Optimization of the resource usage for the switch

The switch is composed of a considerable quantity of FIFOs allowing for packet transfers between agents. The bigger the FIFOs the less risk of having a full FIFO (which would diminish QoS). However it is not acceptable for the switch to occupy too much resources in the FPGA since these are needed for the user developed application. Therefore balance has to be found using the smallest FIFO possible still allowing for optimal quality of service.

Finding the best size for the FIFOs by hand isn't really efficient so an automatic optimizer is needed. The optimizer will take into account specific needs and constraints for each application and providing the best FIFO size for the central switch.

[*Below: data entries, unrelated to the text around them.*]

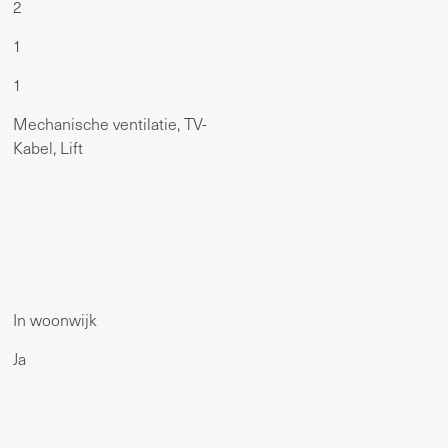
2
1
1
Mechanische ventilatie, TV-
Kabel, Lift
In woonwijk
Ja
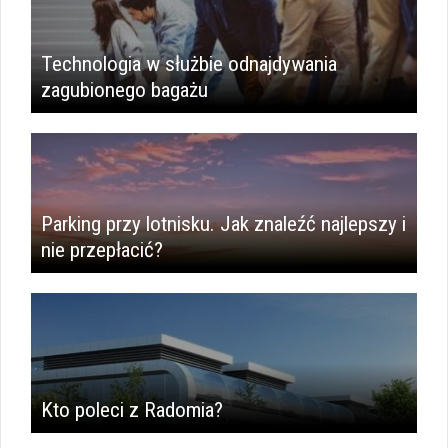
Technologia w służbie odnajdywania
zagubionego bagażu
Parking przy lotnisku. Jak znaleźć najlepszy i
nie przepłacić?
Kto poleci z Radomia?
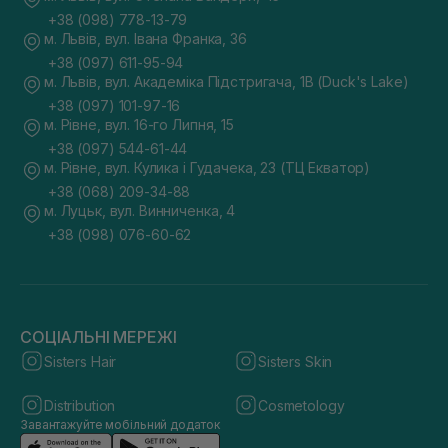
+38 (098) 778-13-79
м. Львів, вул. Івана Франка, 36
+38 (097) 611-95-94
м. Львів, вул. Академіка Підстригача, 1В (Duck's Lake)
+38 (097) 101-97-16
м. Рівне, вул. 16-го Липня, 15
+38 (097) 544-61-44
м. Рівне, вул. Кулика і Гудачека, 23 (ТЦ Екватор)
+38 (068) 209-34-88
м. Луцьк, вул. Винниченка, 4
+38 (098) 076-60-62
СОЦІАЛЬНІ МЕРЕЖІ
Sisters Hair
Sisters Skin
Distribution
Cosmetology
Завантажуйте мобільний додаток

A possible approach for this could be using the developed test benches.

In order to guarantee the correct behavior of all the hardware components developed in this project test benches are set up. These are written in the high-level SystemVerilog language and use a subset of UVM (Universal Verification Methodology). To relieve the users from using a full blown simulator supporting every feature of SystemVerilog the test benches don't use any constrained randomization nor coverage functions. However the test benches still provide the high levels of flexibility of UVM and allow for fast and straightforward creation of new test cases and scenarios. Finally a test bench for the central switch has been developed in VHDL, using UVVM (Universal VHDL Verification Methodology), relying only on the VHDL in order to provide the advantages of UVM language without the need for  SystemVerilog support.

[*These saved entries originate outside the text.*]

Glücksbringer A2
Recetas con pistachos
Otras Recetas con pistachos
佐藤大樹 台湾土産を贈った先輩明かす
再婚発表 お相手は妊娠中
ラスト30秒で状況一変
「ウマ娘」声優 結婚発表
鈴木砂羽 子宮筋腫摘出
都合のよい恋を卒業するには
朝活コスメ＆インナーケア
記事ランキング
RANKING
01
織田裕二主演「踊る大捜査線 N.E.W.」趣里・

This test bench could be used to acquire data on multiple simulation runs with different FIFO sizes for the optimizer to work with. However simulation requires a lot of processing time and is, for this reason, impractical. To solve this a pure software version of the switch is developed emulating the real hardware version. This software simulated switch allows for fast and easy testing of multiple internal configurations (FIFO sizes, policies, etc.) in several user defined scenarios (number of agents, behavior of the agents, type of transfers, etc.).

Based upon the simulation results the best internal FIFO size can be defined by the optimizer. When using the optimizer software the user can to specify agent behavior and characteristics in a straightforward manner from within the developed framework. Once the user defined scenario is set a genetic algorithm is used for finding a good implementation. Optimization is done using a genetic algorithm and simulation to cope with the enormous input set of parameter combinations. By doing so the optimizer can provide the user with one of the smallest switch possible (in resource usage) still guaranteeing the desired quality of service, and this in a reasonable amount of time.

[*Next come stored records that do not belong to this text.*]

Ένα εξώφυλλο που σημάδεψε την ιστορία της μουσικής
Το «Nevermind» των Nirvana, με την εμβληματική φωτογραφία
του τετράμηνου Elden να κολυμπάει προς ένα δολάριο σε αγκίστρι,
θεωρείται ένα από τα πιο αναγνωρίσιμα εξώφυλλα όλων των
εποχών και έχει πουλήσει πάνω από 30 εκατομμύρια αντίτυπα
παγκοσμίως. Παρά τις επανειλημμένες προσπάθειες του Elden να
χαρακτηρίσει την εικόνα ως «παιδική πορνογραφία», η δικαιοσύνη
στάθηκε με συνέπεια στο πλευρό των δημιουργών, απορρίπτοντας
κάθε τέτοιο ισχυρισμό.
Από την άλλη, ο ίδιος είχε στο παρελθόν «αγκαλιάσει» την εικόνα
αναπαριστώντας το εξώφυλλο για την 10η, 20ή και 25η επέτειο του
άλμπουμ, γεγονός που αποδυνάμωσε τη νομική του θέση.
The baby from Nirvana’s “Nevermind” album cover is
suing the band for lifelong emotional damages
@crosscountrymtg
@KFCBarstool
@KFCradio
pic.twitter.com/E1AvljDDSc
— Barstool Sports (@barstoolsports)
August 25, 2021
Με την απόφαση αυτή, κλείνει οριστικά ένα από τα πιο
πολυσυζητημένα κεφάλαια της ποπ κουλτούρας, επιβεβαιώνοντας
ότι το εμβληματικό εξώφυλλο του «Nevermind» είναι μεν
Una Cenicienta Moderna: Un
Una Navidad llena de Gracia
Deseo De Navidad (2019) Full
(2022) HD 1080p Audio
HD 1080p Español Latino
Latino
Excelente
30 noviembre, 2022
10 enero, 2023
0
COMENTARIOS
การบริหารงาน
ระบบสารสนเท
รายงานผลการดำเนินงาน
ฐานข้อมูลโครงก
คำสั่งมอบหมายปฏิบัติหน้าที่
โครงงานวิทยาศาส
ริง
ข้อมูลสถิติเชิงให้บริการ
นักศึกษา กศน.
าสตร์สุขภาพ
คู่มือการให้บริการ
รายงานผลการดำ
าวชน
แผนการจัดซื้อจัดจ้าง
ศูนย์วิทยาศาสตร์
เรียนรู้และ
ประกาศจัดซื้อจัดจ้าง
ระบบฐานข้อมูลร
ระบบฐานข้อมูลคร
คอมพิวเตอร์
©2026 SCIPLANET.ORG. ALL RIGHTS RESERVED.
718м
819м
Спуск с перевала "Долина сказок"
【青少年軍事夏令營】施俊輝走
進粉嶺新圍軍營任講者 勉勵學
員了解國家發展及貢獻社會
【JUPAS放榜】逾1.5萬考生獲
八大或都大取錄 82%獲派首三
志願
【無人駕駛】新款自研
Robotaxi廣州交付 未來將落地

Visualization of the internal FIFOs states

During simulation log files are generated, these files contain all the necessary information and will show the FIFO contents, a graphical user interface is provided to display the information and ease analysis. This will help debugging communication problems tremendously. The graphical user interface will also serve as a monitoring interface for the integrated switch, this will also allow the user to check the switch's behavior after integration on real hardware and confront the results with simulation generated results.